# Clutter wont beat me this time.



## doozie (May 21, 2005)

I always planned on getting rid of my clutter, a bunch of nick nacks, kitchen items, things I have not used in ages. I am a former Garagesaleaholic, and Thrift Store shopper. It is hard to say no when they are practically giving things away. (Oh I always wanted one of those.....)
The last 2 weeks I have really hit the basement and closets hard. Donated car loads to the various thrift shops around me. My personal downfall is books, they were everywhere. I had to seriously remind myself the library and internet would cover all my needs for information. 
The problem is, I am also a very good crammer and stacker. It does not look like I have done anything signifigant, but I know there is more floor space in the basement now. 
I can see the backs of some cabinets now, I can walk into my bedroom freely, not having any stacks or clothes or books in the way. I still have a long way to go, but it is getting easier and easier to let go of all the stuff.

We had a death in the family last year, we were the ones in charge of the disposal of a whole house, it was unbelievable how much stuff one person can hold on to.
I wont leave that big of a job for my kids if I can help it. 
Does anyone here live as a minimalist? What led you to that lifestyle.


----------



## bama (Aug 21, 2011)

i wish i was. as it is, i feel like i am teetering on the verge of early "hoarder-ism". 

i am a pack rat, and while i get rid of tons of stuff, i cannot seem to stay on top of it. 

i want to reduce down to basically nothing, but i will be the first to admit that it is hard for me particularly in the kitchen. i do so love my kitchen stuff.


----------



## Ardie/WI (May 10, 2002)

Since I haven't been upstairs for a good many years now(I'm disabled), I had no idea what was up there anymore. DH started boxes which I went through.

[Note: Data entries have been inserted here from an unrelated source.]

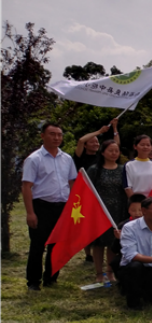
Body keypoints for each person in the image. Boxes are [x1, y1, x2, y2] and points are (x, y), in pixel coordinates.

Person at [22, 123, 78, 291]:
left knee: (57, 244)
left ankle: (51, 278)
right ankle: (33, 281)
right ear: (42, 136)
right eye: (52, 134)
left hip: (62, 207)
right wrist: (30, 213)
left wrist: (73, 206)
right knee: (38, 245)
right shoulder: (34, 159)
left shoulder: (67, 158)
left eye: (59, 135)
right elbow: (26, 186)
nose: (56, 138)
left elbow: (72, 182)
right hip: (41, 206)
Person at [86, 140, 127, 283]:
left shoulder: (123, 169)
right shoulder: (94, 170)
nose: (114, 153)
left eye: (116, 151)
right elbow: (87, 190)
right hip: (99, 211)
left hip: (118, 210)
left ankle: (110, 272)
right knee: (98, 243)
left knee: (112, 242)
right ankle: (99, 273)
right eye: (110, 150)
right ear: (103, 152)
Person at [110, 194, 146, 284]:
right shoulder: (123, 225)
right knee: (115, 262)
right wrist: (118, 239)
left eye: (140, 210)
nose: (137, 213)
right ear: (128, 210)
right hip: (127, 257)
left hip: (146, 256)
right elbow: (114, 249)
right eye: (133, 210)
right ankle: (124, 283)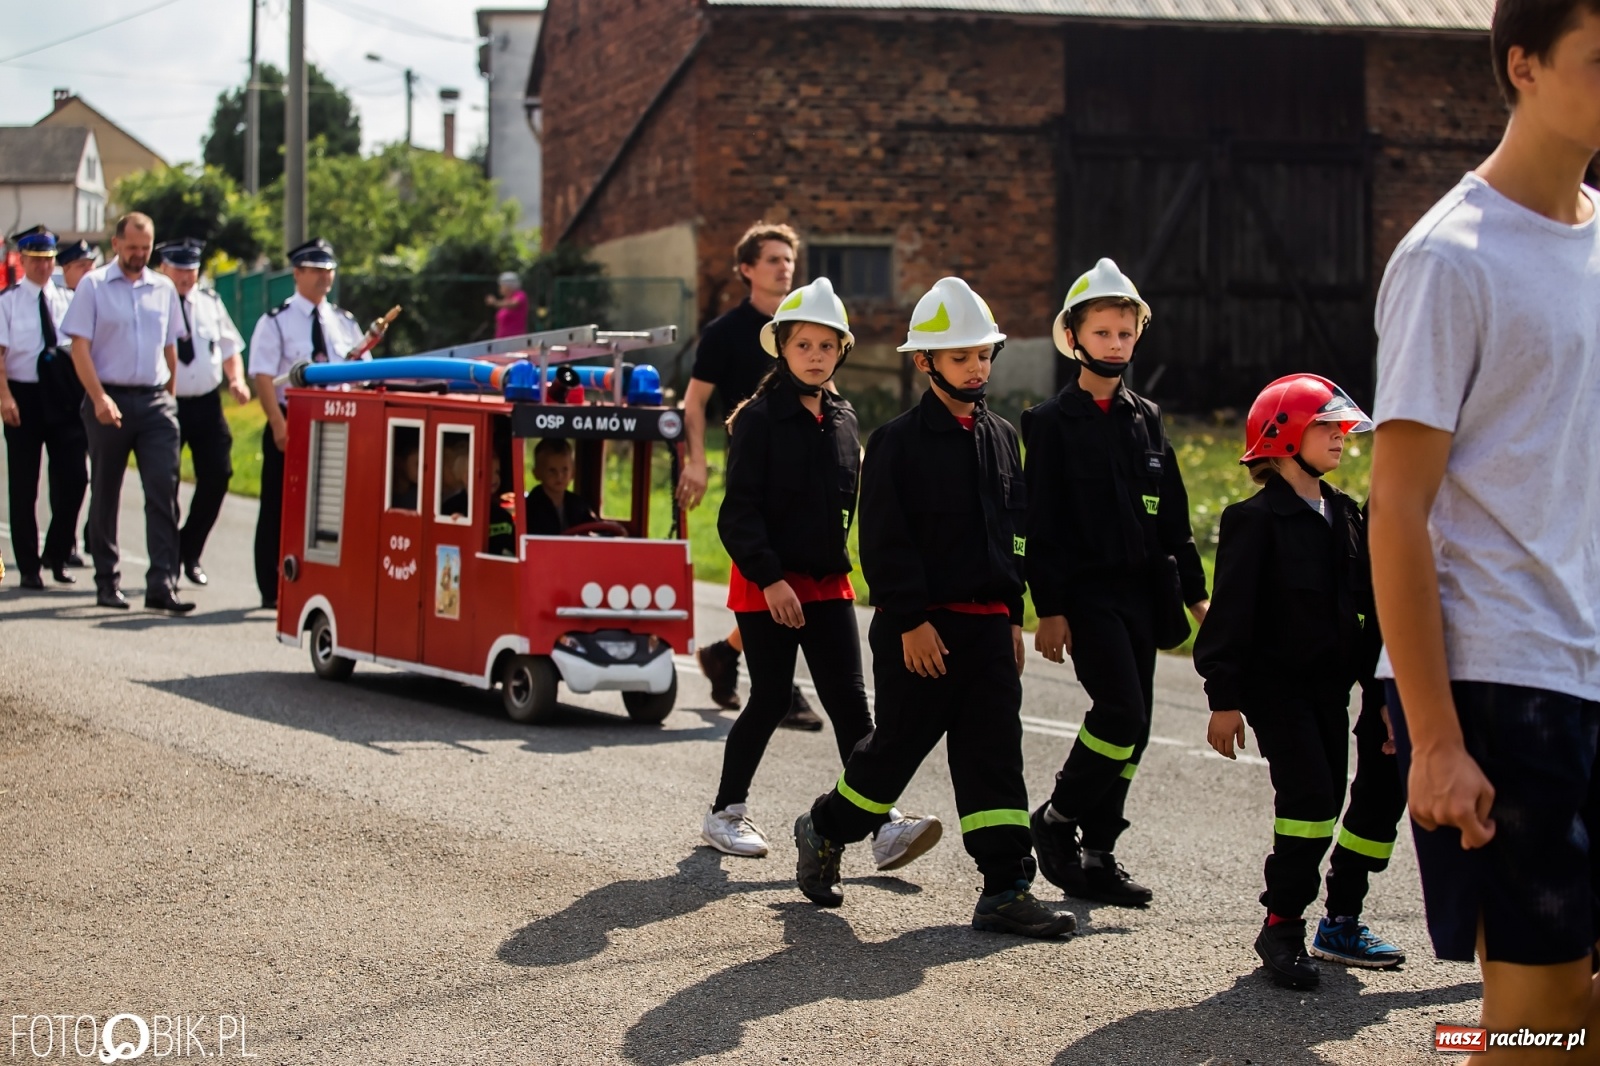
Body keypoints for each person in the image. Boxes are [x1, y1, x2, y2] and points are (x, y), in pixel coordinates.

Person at [1368, 0, 1600, 1049]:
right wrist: (1433, 741)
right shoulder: (1449, 257)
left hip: (1589, 660)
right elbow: (1396, 506)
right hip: (1503, 683)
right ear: (1524, 65)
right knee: (1535, 1018)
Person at [793, 278, 1074, 939]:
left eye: (983, 355)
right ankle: (826, 828)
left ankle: (1006, 888)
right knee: (892, 755)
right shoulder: (897, 442)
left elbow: (1015, 532)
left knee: (995, 757)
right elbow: (884, 540)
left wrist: (1011, 615)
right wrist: (911, 620)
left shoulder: (1004, 437)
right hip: (920, 631)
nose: (976, 367)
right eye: (960, 356)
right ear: (925, 362)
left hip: (985, 633)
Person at [705, 277, 942, 869]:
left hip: (827, 582)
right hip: (768, 583)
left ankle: (880, 821)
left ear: (842, 351)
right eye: (803, 345)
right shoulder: (758, 420)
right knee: (768, 699)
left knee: (852, 706)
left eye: (826, 346)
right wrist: (771, 578)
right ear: (782, 348)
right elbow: (737, 515)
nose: (815, 356)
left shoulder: (843, 418)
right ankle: (725, 812)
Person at [1194, 374, 1405, 990]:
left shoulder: (1346, 514)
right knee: (1311, 798)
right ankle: (1282, 927)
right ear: (1283, 435)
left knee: (1322, 801)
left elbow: (1371, 613)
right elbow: (1230, 617)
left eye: (1342, 427)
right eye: (1325, 426)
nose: (1341, 437)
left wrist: (1386, 694)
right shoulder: (1253, 520)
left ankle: (1298, 923)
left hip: (1328, 691)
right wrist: (1224, 700)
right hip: (1273, 690)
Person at [1023, 259, 1209, 907]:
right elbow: (1039, 525)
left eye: (1125, 333)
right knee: (1120, 714)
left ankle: (1100, 856)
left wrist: (1197, 594)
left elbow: (1177, 519)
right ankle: (1054, 821)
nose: (1115, 344)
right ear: (1074, 338)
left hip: (1142, 597)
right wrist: (1048, 607)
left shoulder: (1148, 418)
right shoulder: (1047, 422)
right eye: (1102, 333)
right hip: (1086, 595)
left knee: (1138, 730)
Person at [678, 222, 820, 730]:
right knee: (774, 574)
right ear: (747, 269)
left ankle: (725, 653)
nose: (785, 268)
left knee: (790, 574)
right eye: (773, 260)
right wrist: (696, 460)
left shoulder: (808, 330)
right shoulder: (725, 333)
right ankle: (779, 687)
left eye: (789, 259)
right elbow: (693, 402)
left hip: (803, 473)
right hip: (751, 474)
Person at [60, 212, 192, 614]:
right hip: (109, 397)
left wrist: (170, 396)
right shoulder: (94, 286)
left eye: (145, 249)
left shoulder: (164, 288)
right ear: (116, 244)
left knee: (162, 490)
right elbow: (79, 347)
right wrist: (98, 397)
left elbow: (170, 346)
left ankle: (162, 584)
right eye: (132, 248)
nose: (139, 255)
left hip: (154, 401)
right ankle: (107, 579)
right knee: (106, 491)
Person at [248, 237, 365, 610]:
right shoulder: (277, 320)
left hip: (338, 422)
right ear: (297, 273)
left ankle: (324, 580)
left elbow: (363, 370)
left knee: (332, 504)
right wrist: (278, 425)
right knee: (280, 504)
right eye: (316, 269)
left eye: (329, 269)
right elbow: (263, 376)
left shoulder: (344, 322)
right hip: (293, 420)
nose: (324, 276)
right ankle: (271, 586)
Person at [156, 239, 251, 587]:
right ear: (164, 268)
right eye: (179, 268)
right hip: (168, 401)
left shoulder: (210, 302)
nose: (186, 276)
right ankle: (165, 558)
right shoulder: (153, 302)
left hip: (207, 402)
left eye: (192, 269)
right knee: (164, 481)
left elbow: (229, 347)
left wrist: (237, 380)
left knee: (219, 474)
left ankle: (189, 549)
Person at [0, 228, 86, 590]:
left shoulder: (68, 299)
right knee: (24, 485)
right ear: (22, 260)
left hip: (63, 396)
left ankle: (57, 552)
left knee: (75, 479)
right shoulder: (8, 301)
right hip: (23, 395)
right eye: (35, 260)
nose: (42, 266)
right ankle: (29, 565)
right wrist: (4, 397)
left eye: (48, 260)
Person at [524, 438, 600, 535]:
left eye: (565, 469)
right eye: (552, 470)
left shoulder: (579, 505)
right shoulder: (531, 507)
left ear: (573, 472)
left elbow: (595, 527)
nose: (559, 476)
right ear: (537, 473)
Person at [486, 272, 529, 338]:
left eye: (501, 285)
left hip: (515, 340)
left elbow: (514, 304)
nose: (500, 288)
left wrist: (495, 302)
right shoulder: (505, 299)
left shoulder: (520, 295)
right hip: (501, 340)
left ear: (509, 286)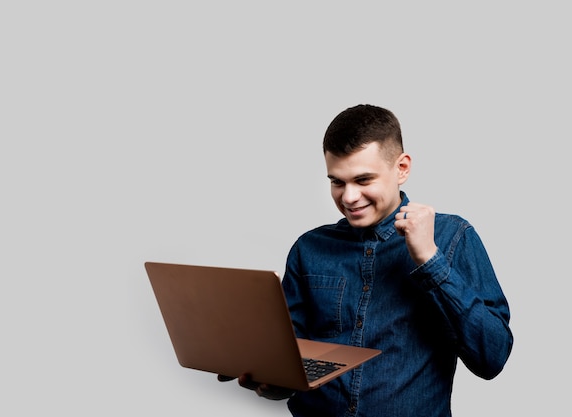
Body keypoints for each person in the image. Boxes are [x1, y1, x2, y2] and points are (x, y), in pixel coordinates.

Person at [218, 104, 513, 416]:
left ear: (402, 168)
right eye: (337, 182)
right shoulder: (309, 248)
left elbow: (491, 358)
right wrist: (273, 380)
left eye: (363, 180)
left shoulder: (453, 236)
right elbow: (294, 359)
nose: (348, 197)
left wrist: (430, 259)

One pile was Good Will, one was the dump or to burn and a few things got saved. My motto is "if we haven't used it in two years, out it goes" I have been brutal and it feels great!

Heck, I don't remember owning a lot of that stuff!


----------



## Chief Cook (Apr 24, 2011)

Alas, I too have a hard time getting rid of things. At least now I have started looking at "things" differently. Space is precious around here, so things have to have a reason to qualify for space. I have tossed out things that have been laying around for years. My favorite is "Why do I have THAT?" The old saying about one man's trash... is one that I have come to cherish. I know that someone will be thrilled that I have given up some "thing" that they have been looking for, for years! Keep at it as the results are SO WORTH IT. Good luck and blessings!


----------



## sapphira (Mar 24, 2003)

Clutter seems to re-appear. It's a mystery ! s


----------



## doozie (May 21, 2005)

Whew! I hit my kitchen gadgets & small appliances "collection" this weekend. I also had way too many duplicate sized glass pie plates and casserole dishes. If I lived to be 100 I could never use them all, and certainly not all at the same time. I am gaining a new outlook and I realized none of these things really make my life easier. My kitchen drawers are organized and I can see everything in them, no longer a jumble of things to dig through to find anything. I have everything off the floor in the basement, things fit on shelves again.
My goal is to cut the remaining (stuff) throughout my house down by at least half. I didnt realize it would be such a workout getting rid of all this stuff because it really weighs alot!
Feels great though :nanner:


----------